Foil and apple juice are your friends here. Keep everything, except chicken, wrapped, foiled, and in coolers until you need them. Everything in the chafers spritz with apple juice so they don't lose visual appeal. You should be able to eyeball chicken as it only takes 2.5 hours to cook. You are vending...so if you run out, you run out. Catering someone's wedding...um, don't run out of anything. Good luck!
 
what about saucing? should i sauce the meat or jus put sauce out for the customer to sauce their meat if they want to?
 
You're doing this in a week and you just ask today? Are you licensed to do this in your state? Can you hold a large amount of food safely?
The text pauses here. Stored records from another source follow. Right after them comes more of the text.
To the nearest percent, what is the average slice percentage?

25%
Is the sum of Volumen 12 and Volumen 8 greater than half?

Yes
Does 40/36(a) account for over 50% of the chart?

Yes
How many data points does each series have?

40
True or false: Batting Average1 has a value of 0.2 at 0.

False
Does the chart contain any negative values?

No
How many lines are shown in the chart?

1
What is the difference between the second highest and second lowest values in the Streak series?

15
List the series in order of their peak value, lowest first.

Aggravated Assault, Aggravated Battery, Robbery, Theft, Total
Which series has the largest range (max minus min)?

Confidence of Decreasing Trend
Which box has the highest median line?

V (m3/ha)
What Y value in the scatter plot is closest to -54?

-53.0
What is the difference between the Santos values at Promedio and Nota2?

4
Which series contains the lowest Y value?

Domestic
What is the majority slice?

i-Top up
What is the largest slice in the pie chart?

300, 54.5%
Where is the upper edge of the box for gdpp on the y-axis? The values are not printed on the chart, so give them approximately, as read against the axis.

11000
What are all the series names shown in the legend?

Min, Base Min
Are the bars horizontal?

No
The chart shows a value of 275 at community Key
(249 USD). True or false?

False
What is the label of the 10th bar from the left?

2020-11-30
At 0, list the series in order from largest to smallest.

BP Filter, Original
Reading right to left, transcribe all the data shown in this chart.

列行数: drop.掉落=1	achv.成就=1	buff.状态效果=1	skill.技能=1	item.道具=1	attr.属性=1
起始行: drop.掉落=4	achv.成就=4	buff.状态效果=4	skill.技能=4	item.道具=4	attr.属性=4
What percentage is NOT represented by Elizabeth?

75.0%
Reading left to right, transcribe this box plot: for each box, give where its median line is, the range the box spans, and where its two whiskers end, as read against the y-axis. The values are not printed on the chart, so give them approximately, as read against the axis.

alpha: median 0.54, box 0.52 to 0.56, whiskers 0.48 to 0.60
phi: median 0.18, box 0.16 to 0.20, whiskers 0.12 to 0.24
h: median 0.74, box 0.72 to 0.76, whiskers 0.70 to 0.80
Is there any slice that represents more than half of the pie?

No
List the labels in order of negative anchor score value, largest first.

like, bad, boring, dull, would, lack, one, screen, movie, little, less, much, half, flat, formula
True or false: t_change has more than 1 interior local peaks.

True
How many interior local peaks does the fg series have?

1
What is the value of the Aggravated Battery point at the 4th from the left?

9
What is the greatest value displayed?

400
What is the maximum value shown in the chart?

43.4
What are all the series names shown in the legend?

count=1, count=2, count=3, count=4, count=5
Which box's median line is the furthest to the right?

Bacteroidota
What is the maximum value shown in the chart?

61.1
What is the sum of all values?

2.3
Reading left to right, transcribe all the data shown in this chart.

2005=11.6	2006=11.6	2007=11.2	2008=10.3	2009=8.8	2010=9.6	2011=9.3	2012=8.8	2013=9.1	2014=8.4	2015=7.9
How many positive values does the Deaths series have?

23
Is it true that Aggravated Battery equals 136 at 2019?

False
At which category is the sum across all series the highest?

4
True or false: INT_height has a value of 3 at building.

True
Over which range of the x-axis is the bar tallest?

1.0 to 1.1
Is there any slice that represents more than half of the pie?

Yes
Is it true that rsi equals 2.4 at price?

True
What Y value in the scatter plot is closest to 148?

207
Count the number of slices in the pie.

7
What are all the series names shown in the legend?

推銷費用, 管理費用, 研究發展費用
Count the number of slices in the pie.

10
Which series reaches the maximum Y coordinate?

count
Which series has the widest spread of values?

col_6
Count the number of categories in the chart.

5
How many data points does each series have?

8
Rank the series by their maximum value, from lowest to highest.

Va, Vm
Can you reheat a large amount of food safely?
 
i think its more or less i know i can do it, but jus second guessing myself. yes im licensed and can hold food safely n servsafe certified etc. ready to rock on that aspect. this is jus my first big event so im pretty much jus askin the questions that i think i have the answers to, but if i see others chime in with different ways to do things or better ways to do things, them im All Ears.
 
just wanted to let u all know we had approx 100 lbs of pulled pork, 200 lbs of chicken and 60 slabs of ribs...... we sold out of pulled pork and ribs. we had approx 30 lbs of chicken left. id say we nailed it! thanks for all the input.
 
You had 300lbs of meat plus 60 slabs vending at a festival of 1000 and sold out... dude you rocked it!!! Congrats!!!!!!!